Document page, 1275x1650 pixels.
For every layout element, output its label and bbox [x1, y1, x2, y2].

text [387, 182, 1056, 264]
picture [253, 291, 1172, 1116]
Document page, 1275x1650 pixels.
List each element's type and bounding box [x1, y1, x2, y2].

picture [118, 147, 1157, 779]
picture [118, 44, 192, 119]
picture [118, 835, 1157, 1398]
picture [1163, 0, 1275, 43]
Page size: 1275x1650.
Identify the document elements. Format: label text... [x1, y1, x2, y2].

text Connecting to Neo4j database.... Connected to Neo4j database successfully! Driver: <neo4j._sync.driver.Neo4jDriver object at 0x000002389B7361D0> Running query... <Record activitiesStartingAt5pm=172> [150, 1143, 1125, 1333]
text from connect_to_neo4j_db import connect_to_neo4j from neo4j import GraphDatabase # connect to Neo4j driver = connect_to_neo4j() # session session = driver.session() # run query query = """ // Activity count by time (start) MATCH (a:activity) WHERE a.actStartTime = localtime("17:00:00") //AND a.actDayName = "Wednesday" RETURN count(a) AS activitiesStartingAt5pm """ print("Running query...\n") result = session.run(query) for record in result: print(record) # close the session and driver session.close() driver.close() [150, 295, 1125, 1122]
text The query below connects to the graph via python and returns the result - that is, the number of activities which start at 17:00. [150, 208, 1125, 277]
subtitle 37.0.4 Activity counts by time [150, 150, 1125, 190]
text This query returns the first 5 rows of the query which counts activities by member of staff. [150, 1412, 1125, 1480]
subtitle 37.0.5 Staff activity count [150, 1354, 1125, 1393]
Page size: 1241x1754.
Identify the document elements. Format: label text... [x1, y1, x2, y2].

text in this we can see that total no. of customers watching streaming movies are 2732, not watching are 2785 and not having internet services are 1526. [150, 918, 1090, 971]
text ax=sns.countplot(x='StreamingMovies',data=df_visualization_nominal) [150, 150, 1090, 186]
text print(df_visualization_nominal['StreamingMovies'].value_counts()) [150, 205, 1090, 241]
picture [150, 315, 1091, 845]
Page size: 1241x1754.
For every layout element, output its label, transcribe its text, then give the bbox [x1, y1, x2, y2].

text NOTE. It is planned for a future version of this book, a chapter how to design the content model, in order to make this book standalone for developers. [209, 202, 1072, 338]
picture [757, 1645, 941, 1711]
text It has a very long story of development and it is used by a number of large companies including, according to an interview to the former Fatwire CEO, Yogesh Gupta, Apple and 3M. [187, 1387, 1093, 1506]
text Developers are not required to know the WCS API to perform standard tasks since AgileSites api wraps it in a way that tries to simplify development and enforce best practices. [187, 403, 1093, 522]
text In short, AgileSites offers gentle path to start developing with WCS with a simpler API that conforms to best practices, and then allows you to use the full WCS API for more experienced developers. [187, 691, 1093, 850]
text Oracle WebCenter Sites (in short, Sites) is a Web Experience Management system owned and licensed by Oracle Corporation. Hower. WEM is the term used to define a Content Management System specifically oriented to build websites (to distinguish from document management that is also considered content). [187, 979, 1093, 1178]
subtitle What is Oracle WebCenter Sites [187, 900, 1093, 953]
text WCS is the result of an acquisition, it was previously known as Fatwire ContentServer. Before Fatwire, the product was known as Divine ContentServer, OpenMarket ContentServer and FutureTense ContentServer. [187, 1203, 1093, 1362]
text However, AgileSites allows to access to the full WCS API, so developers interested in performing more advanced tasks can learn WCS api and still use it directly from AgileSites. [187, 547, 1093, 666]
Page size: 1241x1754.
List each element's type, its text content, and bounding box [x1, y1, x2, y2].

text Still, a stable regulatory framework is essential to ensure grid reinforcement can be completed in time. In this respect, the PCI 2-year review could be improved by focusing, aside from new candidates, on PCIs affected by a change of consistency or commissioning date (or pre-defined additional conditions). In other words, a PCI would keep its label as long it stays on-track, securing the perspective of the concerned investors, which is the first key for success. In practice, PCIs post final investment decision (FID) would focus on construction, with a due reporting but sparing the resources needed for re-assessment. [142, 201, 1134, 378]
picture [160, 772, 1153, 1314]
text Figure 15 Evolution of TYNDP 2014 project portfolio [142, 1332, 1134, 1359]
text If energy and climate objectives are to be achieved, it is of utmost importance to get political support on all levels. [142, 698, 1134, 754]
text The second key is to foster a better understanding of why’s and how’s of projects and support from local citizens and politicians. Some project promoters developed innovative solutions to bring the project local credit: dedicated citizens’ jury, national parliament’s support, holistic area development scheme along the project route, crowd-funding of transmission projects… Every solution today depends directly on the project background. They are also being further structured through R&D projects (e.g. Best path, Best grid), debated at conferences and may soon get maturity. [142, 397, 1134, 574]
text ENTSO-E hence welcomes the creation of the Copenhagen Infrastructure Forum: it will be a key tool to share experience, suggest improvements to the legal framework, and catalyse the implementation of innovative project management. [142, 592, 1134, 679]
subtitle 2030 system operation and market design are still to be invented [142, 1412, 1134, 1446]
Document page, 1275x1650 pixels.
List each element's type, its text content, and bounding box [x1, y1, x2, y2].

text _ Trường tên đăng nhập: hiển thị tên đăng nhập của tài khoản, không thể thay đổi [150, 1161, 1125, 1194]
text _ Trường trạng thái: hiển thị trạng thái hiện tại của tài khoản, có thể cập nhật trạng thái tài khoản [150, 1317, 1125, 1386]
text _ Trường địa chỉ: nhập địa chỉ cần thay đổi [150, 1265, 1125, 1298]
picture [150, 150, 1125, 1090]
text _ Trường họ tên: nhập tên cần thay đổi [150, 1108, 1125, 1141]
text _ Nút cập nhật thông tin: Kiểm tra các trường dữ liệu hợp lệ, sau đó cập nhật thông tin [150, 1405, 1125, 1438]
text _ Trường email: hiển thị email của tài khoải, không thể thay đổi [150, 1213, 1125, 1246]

——————

__TO-DO ITEM__
What is needed here is an exact copy of all the entries.

__YOUR SOLUTION__
Document page, 1275x1650 pixels.
For every layout element, output its label and bbox [x1, y1, x2, y2].

text [387, 182, 1056, 264]
picture [253, 291, 1172, 1116]
Document page, 1275x1650 pixels.
List each element's type and bounding box [x1, y1, x2, y2].

picture [118, 147, 1157, 779]
picture [118, 44, 192, 119]
picture [118, 835, 1157, 1398]
picture [1163, 0, 1275, 43]
Page size: 1275x1650.
Identify the document elements. Format: label text... [x1, y1, x2, y2].

text Connecting to Neo4j database.... Connected to Neo4j database successfully! Driver: <neo4j._sync.driver.Neo4jDriver object at 0x000002389B7361D0> Running query... <Record activitiesStartingAt5pm=172> [150, 1143, 1125, 1333]
text from connect_to_neo4j_db import connect_to_neo4j from neo4j import GraphDatabase # connect to Neo4j driver = connect_to_neo4j() # session session = driver.session() # run query query = """ // Activity count by time (start) MATCH (a:activity) WHERE a.actStartTime = localtime("17:00:00") //AND a.actDayName = "Wednesday" RETURN count(a) AS activitiesStartingAt5pm """ print("Running query...\n") result = session.run(query) for record in result: print(record) # close the session and driver session.close() driver.close() [150, 295, 1125, 1122]
text The query below connects to the graph via python and returns the result - that is, the number of activities which start at 17:00. [150, 208, 1125, 277]
subtitle 37.0.4 Activity counts by time [150, 150, 1125, 190]
text This query returns the first 5 rows of the query which counts activities by member of staff. [150, 1412, 1125, 1480]
subtitle 37.0.5 Staff activity count [150, 1354, 1125, 1393]
Page size: 1241x1754.
Identify the document elements. Format: label text... [x1, y1, x2, y2].

text in this we can see that total no. of customers watching streaming movies are 2732, not watching are 2785 and not having internet services are 1526. [150, 918, 1090, 971]
text ax=sns.countplot(x='StreamingMovies',data=df_visualization_nominal) [150, 150, 1090, 186]
text print(df_visualization_nominal['StreamingMovies'].value_counts()) [150, 205, 1090, 241]
picture [150, 315, 1091, 845]
Page size: 1241x1754.
For every layout element, output its label, transcribe its text, then give the bbox [x1, y1, x2, y2].

text NOTE. It is planned for a future version of this book, a chapter how to design the content model, in order to make this book standalone for developers. [209, 202, 1072, 338]
picture [757, 1645, 941, 1711]
text It has a very long story of development and it is used by a number of large companies including, according to an interview to the former Fatwire CEO, Yogesh Gupta, Apple and 3M. [187, 1387, 1093, 1506]
text Developers are not required to know the WCS API to perform standard tasks since AgileSites api wraps it in a way that tries to simplify development and enforce best practices. [187, 403, 1093, 522]
text In short, AgileSites offers gentle path to start developing with WCS with a simpler API that conforms to best practices, and then allows you to use the full WCS API for more experienced developers. [187, 691, 1093, 850]
text Oracle WebCenter Sites (in short, Sites) is a Web Experience Management system owned and licensed by Oracle Corporation. Hower. WEM is the term used to define a Content Management System specifically oriented to build websites (to distinguish from document management that is also considered content). [187, 979, 1093, 1178]
subtitle What is Oracle WebCenter Sites [187, 900, 1093, 953]
text WCS is the result of an acquisition, it was previously known as Fatwire ContentServer. Before Fatwire, the product was known as Divine ContentServer, OpenMarket ContentServer and FutureTense ContentServer. [187, 1203, 1093, 1362]
text However, AgileSites allows to access to the full WCS API, so developers interested in performing more advanced tasks can learn WCS api and still use it directly from AgileSites. [187, 547, 1093, 666]
Page size: 1241x1754.
List each element's type, its text content, and bounding box [x1, y1, x2, y2].

text Still, a stable regulatory framework is essential to ensure grid reinforcement can be completed in time. In this respect, the PCI 2-year review could be improved by focusing, aside from new candidates, on PCIs affected by a change of consistency or commissioning date (or pre-defined additional conditions). In other words, a PCI would keep its label as long it stays on-track, securing the perspective of the concerned investors, which is the first key for success. In practice, PCIs post final investment decision (FID) would focus on construction, with a due reporting but sparing the resources needed for re-assessment. [142, 201, 1134, 378]
picture [160, 772, 1153, 1314]
text Figure 15 Evolution of TYNDP 2014 project portfolio [142, 1332, 1134, 1359]
text If energy and climate objectives are to be achieved, it is of utmost importance to get political support on all levels. [142, 698, 1134, 754]
text The second key is to foster a better understanding of why’s and how’s of projects and support from local citizens and politicians. Some project promoters developed innovative solutions to bring the project local credit: dedicated citizens’ jury, national parliament’s support, holistic area development scheme along the project route, crowd-funding of transmission projects… Every solution today depends directly on the project background. They are also being further structured through R&D projects (e.g. Best path, Best grid), debated at conferences and may soon get maturity. [142, 397, 1134, 574]
text ENTSO-E hence welcomes the creation of the Copenhagen Infrastructure Forum: it will be a key tool to share experience, suggest improvements to the legal framework, and catalyse the implementation of innovative project management. [142, 592, 1134, 679]
subtitle 2030 system operation and market design are still to be invented [142, 1412, 1134, 1446]
Document page, 1275x1650 pixels.
List each element's type, its text content, and bounding box [x1, y1, x2, y2].

text _ Trường tên đăng nhập: hiển thị tên đăng nhập của tài khoản, không thể thay đổi [150, 1161, 1125, 1194]
text _ Trường trạng thái: hiển thị trạng thái hiện tại của tài khoản, có thể cập nhật trạng thái tài khoản [150, 1317, 1125, 1386]
text _ Trường địa chỉ: nhập địa chỉ cần thay đổi [150, 1265, 1125, 1298]
picture [150, 150, 1125, 1090]
text _ Trường họ tên: nhập tên cần thay đổi [150, 1108, 1125, 1141]
text _ Nút cập nhật thông tin: Kiểm tra các trường dữ liệu hợp lệ, sau đó cập nhật thông tin [150, 1405, 1125, 1438]
text _ Trường email: hiển thị email của tài khoải, không thể thay đổi [150, 1213, 1125, 1246]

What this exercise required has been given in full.